Queste forme di provincialismo intellettuale mi fanno davvero infuriare.

La buona fantascienza apre la mente e parla di problematiche che sono già presenti nella nostra società o lo saranno presto, in qualche modo ci prepara. E può appassionare alle tematiche della scienza, che spesso – e ingiustamente – viene vissuta come qualcosa di freddo e lontano.

Il professor Bruno Coppi del MIT (uno dei personaggi principali del mio romanzo è ispirato a lui), con il quale ho collaborato un paio d’anni per la comunicazione scientifica, mi raccontava che fra i ricercatori e professori del Massachusetts Institute of Technology molti sono lettori e anche scrittori di fantascienza. Ed è abbastanza normale nell’ambiente anglosassone.

I temi e lo stile narrativo di molta buona fantascienza possono avvicinare alla lettura i ragazzi, facendoli riflettere su problematiche “forti” e allo stesso tempo divertendoli.

Personalmente, sono convinto che l’indifferenza e i pregiudizi verso la fantascienza e verso la scienza spesso vanno a braccetto.

Nel mio piccolo, pur insegnando musica e non tecnologia o matematica alle medie, cerco comunque di stimolare le mie allieve e i miei allievi a risvegliare questa curiosità, spesso sopita o addirittura censurata dagli atteggiamenti di tanti adulti, che loro naturalmente assorbono come spugne.

Hai qualche idea o progetto per eventuali altri romanzi, o racconti di fantascienza?

Ho iniziato a lavorare a un racconto, un giallo fantascientifico ambientato nel mondo in cui si svolge The Montecristo Project.

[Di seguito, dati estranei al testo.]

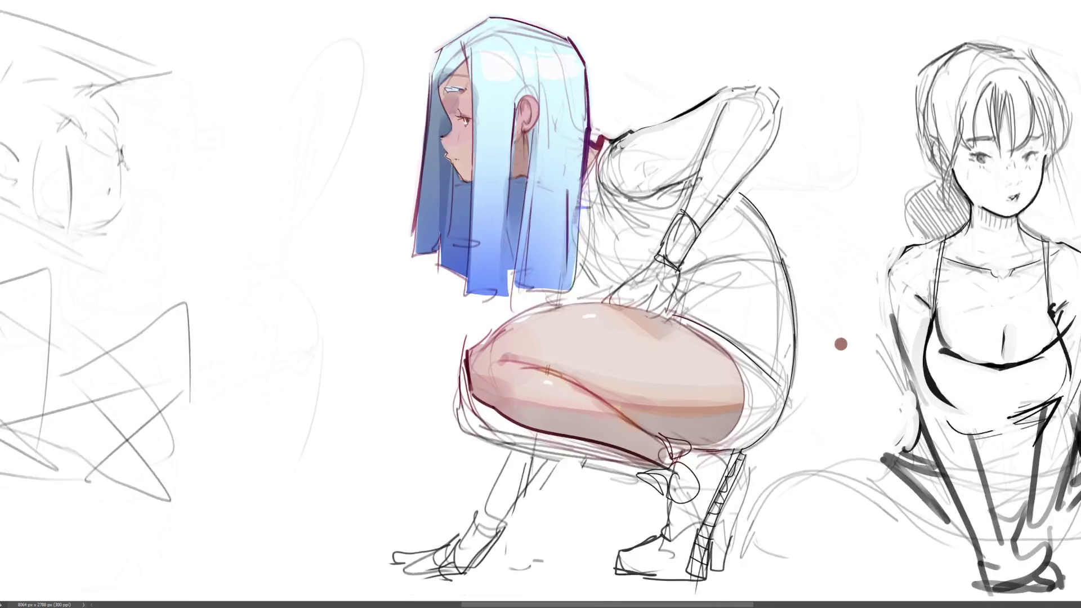
Step: Pan the view across the sheet to frame the crouching girl's thigh
{"action": "scroll", "coordinate": [541, 304], "scroll_direction": "left", "scroll_amount": 10}
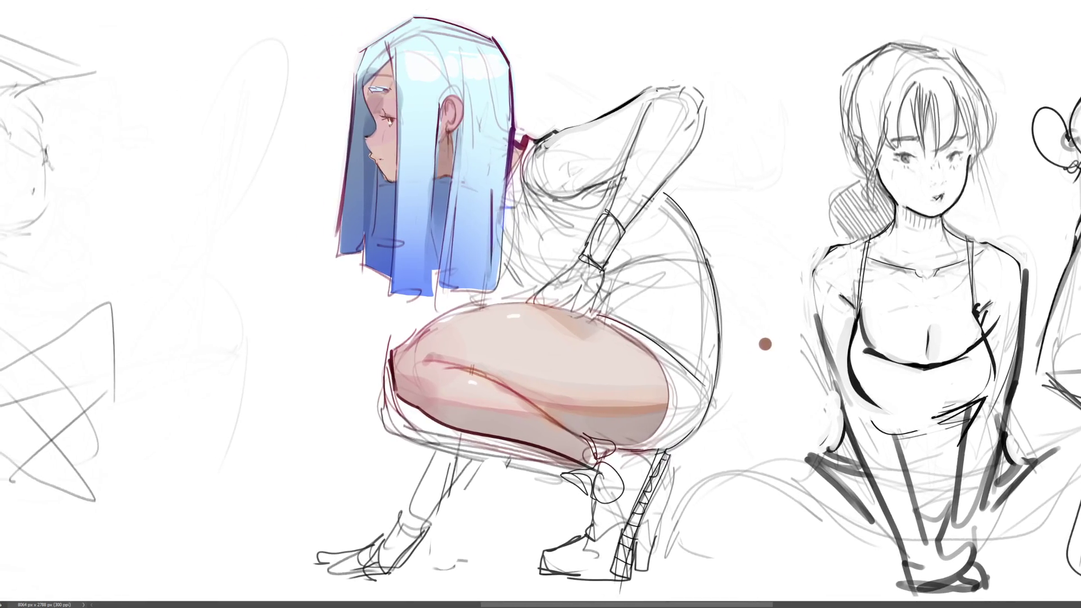
{"action": "scroll", "coordinate": [540, 304], "scroll_direction": "right", "scroll_amount": 8}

Ma la storia principale non si esaurisce affatto nel primo romanzo, ho in mente almeno una trilogia. Poi ci sarebbe un vecchio progetto molto ambizioso, di cui non voglio ancora parlare… posso solo anticipare che a me piace molto mettere in relazione le cose più diverse. E naturalmente voglio man mano arricchire di ulteriori contenuti quanto già scritto, visto che la tecnologia oggi lo permette e in futuro lo permetterà sempre più.

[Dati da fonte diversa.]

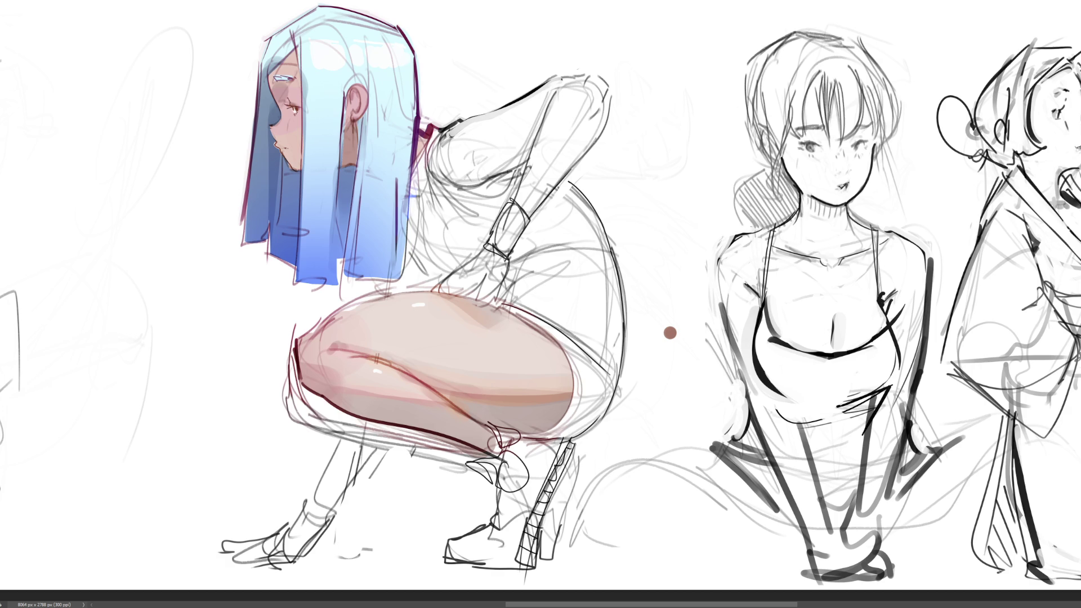
{"action": "left_click_drag", "start_coordinate": [670, 333], "coordinate": [760, 336]}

Da bambino, raccontava mia madre, la facevo diventare matta collegando i più disparati punti della mia stanza, dal pomo della finestra a quelli dell’armadio e della porta, dalla cesta dei giochi alla scrivania, con interi gomitoli di lana.

Questo mio aspetto un po' maniacale traspare anche dall’organizzazione del romanzo, dalla presenza della Wiki interna, dalla costruzione dell’ambiente online a cui sto lavorando e continuerò a lavorare per i mesi o anni a venire, dalla creazione di un apposito software per aiutarmi a gestire il tutto.

Da ragazzino il bidello (allora si definiva così) della scuola media mi aveva soprannominato “UFO”, ma questa è un’altra storia.

Oltre alla tastiera del computer tu maneggi anche quella del pianoforte, e lo fai da Maestro: pianista e compositore. Che pensi del binomio musica/fantascienza?

Musica, immagine e scrittura si completano. D’altronde, la mia prima vena compositiva nacque proprio da una lettura, quella del Signore degli Anelli di Tolkien, a 17 anni.

Allora il bisogno di comporre nacque da un equivoco: credevo che la Terra di Mezzo fosse un mondo più bello di quello reale e la musica mi servì, dapprima, a rientrarvi. Poi il tempo mi fece capire che la Terra di Mezzo è effettivamente il nostro mondo, rappresentato con gli occhi “aperti” di Tolkien. Siamo noi che riduciamo e che banalizziamo la realtà, in parte per superficialità, in parte per difenderci. La vastità, l’assurda profondità dell’Universo ci lasciano stupefatti e ci fanno paura.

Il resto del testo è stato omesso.